Her name is Madeline Atwood, a senior at Frank Sinatra School of the Arts (FSSA), a performing arts high school in Queens, NY. Seniors are in the midst of the college process, setting up applications, rehearsing for auditions and taking exams. She speaks out about the stress senior year with deadlines, her family’s expectations, her teachers expectations, and her friends. The feeling became overbearing.
“We’re always told that senior year is the easiest year and all you have to do is apply for colleges, but honestly it feels a lot harder and more intense than any other year at Sinatra,” Madeline said. “ It would be going a lot better if I had a little more guidance through this whole process.”

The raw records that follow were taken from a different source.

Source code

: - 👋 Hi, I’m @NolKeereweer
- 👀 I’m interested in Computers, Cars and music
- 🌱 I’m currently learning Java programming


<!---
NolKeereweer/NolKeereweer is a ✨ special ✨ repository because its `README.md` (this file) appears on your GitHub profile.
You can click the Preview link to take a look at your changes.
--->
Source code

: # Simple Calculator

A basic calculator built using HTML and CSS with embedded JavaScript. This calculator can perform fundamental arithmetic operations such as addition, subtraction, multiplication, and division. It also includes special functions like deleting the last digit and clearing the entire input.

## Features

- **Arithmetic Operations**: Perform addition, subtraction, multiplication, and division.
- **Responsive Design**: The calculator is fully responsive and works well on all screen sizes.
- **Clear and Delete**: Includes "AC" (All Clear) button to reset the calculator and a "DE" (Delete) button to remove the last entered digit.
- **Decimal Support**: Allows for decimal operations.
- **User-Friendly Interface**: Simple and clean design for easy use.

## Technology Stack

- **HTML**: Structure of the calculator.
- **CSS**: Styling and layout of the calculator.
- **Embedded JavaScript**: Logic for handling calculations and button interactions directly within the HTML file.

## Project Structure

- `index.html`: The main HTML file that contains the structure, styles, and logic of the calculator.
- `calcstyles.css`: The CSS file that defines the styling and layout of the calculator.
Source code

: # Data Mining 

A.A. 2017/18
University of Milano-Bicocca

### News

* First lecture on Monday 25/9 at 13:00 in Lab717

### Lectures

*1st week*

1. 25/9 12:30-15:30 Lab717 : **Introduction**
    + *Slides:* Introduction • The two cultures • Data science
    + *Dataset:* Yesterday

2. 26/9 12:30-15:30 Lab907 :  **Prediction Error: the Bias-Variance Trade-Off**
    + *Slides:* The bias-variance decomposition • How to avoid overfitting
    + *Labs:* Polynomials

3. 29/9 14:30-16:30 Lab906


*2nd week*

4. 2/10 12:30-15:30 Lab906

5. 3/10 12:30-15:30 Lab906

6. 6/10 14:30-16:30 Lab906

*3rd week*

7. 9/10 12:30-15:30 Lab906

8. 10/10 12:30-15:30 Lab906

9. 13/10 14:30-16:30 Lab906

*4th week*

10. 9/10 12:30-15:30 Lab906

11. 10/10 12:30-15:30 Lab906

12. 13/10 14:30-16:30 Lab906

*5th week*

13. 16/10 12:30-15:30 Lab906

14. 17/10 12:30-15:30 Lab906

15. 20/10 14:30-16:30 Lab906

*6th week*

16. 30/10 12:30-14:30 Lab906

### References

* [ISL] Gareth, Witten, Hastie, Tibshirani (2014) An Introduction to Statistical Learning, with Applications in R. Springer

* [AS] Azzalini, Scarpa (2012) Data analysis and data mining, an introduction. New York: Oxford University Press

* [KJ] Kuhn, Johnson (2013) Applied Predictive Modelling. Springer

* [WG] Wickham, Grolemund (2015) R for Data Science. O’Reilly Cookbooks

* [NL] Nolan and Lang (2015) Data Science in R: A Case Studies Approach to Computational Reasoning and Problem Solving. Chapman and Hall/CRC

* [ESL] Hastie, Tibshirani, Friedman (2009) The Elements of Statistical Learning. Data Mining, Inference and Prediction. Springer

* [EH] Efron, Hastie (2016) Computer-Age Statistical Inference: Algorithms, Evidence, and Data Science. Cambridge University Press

College is an idea of the future and most high schools students can’t comprehend it, until it’s becomes a reality. Madeline is one of the many students who feels lost.

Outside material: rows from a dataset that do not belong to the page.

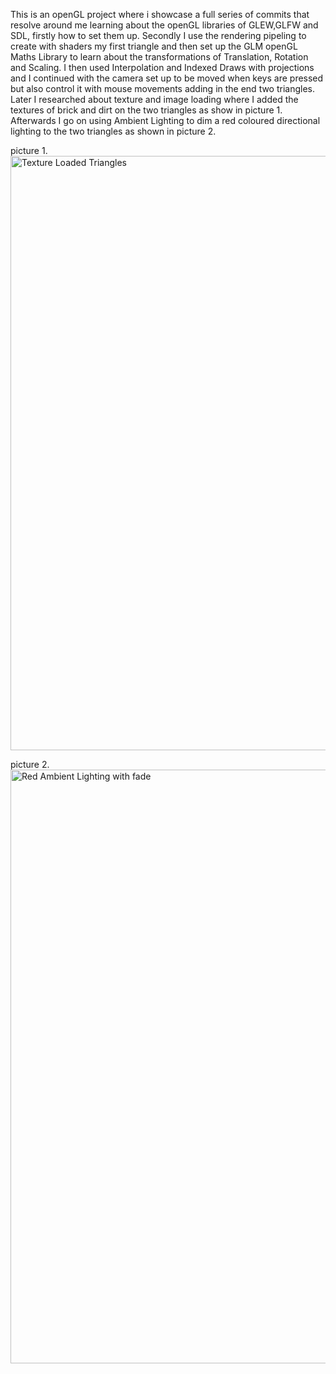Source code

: This is an openGL project where i showcase a full series of commits that resolve around me learning about the openGL libraries of GLEW,GLFW and SDL, firstly how to set them up.
Secondly I use the rendering pipeling to create with shaders my first triangle and then set up the GLM openGL Maths Library to learn about the transformations of Translation, Rotation and Scaling.
I then used Interpolation and Indexed Draws with projections and I continued with the camera set up to be moved when keys are pressed but also control it with mouse movements adding in the end 
two triangles. Later I researched about texture and image loading where I added the textures of brick and dirt on the two triangles as show in picture 1. Afterwards I go on using Ambient Lighting
to dim a red coloured directional lighting to the two triangles as shown in picture 2.

picture 1.
<img width="2247" height="951" alt="Texture Loaded Triangles" src="https://github.com/user-attachments/assets/270a27fc-4e97-4550-ae54-679d9eaa1d20" />


picture 2.
<img width="2250" height="950" alt="Red Ambient Lighting with fade" src="https://github.com/user-attachments/assets/168b4436-6bbd-441b-9e30-751a7bc7dc42" />

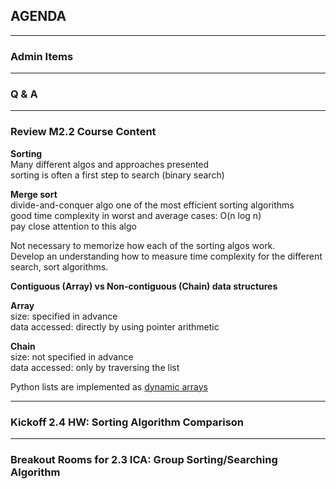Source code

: ## AGENDA

---  

### Admin Items

---  

### Q & A

---  
### Review M2.2 Course Content 

**Sorting**  
Many different algos and approaches presented  
sorting is often a first step to search (binary search)

**Merge sort**  
divide-and-conquer algo
one of the most efficient sorting algorithms  
good time complexity in worst and average cases: O(n log n)  
pay close attention to this algo

Not necessary to memorize how each of the sorting algos work.  
Develop an understanding how to measure time complexity for the different search, sort algorithms.

**Contiguous (Array) vs Non-contiguous (Chain) data structures**

**Array**  
size: specified in advance  
data accessed: directly by using pointer arithmetic

**Chain**  
size: not specified in advance  
data accessed: only by traversing the list

Python lists are implemented as [dynamic arrays](https://en.wikipedia.org/wiki/Dynamic_array)  

---  

### Kickoff 2.4 HW: Sorting Algorithm Comparison

---  

### Breakout Rooms for 2.3 ICA: Group Sorting/Searching Algorithm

“It’s super hard to find the ‘right’ college for you when everybody has different opinions on everything,” she said. Madeline believed the voice of others was important, but sometimes overpowering on top of everything else she felt.
With so many deadlines, requirements and essays, Madeline feels as if it is easy to get lost in all the chaos, which she did. It was 10:30 am on Wednesday in the middle of her government class where the pressure became too heavy.
“I was really stressed and I wasn’t sleeping. I couldn’t go to class I just had to sit in the guidance office and cry for hours,” Madeline said. “School, teachers, and administrators don’t realize that just because we are applying to colleges that our outside life isn’t put on hold.”
Madeline explained after her breakdown that she realized she was lacking the support system of her school, her family and she finished off her story with a little piece of advice for the future generations applying to college.
“I would tell the underclassmen that the college process starts from freshman year, everything counts as leads to this moment in life,” Madeline said.
She now believes, in this process it’s important to have a strong support system.